Unlike his predecessors, President Obama has not achieved any positive-sum legislative compromises with the other party. His only major deals with Republicans were the extension of all tax rates two years ago and the summer 2011 budget deal. The President now defines both of those laws as mistakes and losses rather than as honorable compromises. He sees and frames them as the results of zero-sum negotiations in which Republicans forced him to accept bad policy outcomes. And now when he has leverage, he thinks and hopes he can turn the tables, not recognizing that he still needs Speaker Boehner and House Republican votes.
President Reagan did Social Security and tax reform deals with Democrats. President Bush 41 did a budget deal and the Americans with Disabilities Act with Democrats. President Clinton did NATFA, and welfare reform, and a balanced budget with Republicans. President Bush did the 2001 tax cut, No Child Left Behind, Medicare, two energy bills, and TARP with Democrats. Each President defined these deals as success, as principled compromises, and both parties shared the credit.

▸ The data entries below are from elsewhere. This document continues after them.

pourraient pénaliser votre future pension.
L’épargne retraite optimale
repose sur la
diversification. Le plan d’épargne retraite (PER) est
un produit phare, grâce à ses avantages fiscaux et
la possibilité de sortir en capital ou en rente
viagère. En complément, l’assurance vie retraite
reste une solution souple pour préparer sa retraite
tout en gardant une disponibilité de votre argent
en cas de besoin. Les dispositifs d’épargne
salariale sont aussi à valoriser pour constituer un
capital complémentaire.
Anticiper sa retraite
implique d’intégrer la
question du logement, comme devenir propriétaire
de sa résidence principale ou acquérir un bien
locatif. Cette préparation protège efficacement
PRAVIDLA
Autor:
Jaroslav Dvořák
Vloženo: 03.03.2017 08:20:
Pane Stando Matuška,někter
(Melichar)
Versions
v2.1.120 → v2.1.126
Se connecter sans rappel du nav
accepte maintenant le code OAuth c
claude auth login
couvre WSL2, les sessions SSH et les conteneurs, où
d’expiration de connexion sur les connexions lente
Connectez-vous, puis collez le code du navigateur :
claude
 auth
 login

President Obama has not negotiated a single win-win middle ground legislative compromise with the other political party. I fear he may not know how to do so or be unwilling to do so because he sees all his dealings with Congressional Republicans as pure zero-sum.

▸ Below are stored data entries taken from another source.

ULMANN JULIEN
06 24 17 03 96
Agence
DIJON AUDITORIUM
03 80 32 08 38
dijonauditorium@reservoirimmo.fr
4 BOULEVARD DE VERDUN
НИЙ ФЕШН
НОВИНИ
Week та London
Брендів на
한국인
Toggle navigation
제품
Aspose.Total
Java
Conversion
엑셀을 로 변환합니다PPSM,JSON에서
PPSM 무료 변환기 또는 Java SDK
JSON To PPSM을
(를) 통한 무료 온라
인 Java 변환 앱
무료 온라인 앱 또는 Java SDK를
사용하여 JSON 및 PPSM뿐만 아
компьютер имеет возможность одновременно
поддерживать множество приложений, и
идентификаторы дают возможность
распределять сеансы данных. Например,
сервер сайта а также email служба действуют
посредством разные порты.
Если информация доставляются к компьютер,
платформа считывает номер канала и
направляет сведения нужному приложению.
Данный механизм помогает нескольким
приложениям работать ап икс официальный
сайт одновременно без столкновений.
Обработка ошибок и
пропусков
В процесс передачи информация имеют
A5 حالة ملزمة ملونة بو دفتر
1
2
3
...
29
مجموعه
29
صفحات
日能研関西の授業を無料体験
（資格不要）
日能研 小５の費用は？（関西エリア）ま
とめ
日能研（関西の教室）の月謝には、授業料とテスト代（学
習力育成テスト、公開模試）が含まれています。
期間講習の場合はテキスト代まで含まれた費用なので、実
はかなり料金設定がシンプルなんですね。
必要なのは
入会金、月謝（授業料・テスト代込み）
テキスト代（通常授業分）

The scary part about model 3 is that the President might unwittingly kill an agreement, further inflame a nasty partisan blame game, and trigger a recession even though in this model that’s not the outcome he wants. In model 3 a different negotiator (say, Mr. Bowles) could find a middle ground that could pass both the House and Senate, but President Obama cannot or will not. Some combination of legislative inexperience, a distaste for interacting with Congress, and a naturally combative rather than cooperative temperament may hobble the President’s ability to close deals with those who have different policy priorities. And if model 3 is correct, in the next few weeks it could all go sideways because we have a President who doesn’t know how to or isn’t willing to negotiate.
It may be impossible for us to know which of these models applies to President Obama. I know this is an important question, and that a clear answer would not only allow us to analyze the current negotiation, but would increase the ability of other elected policymakers to deal effectively with the President over the next four years.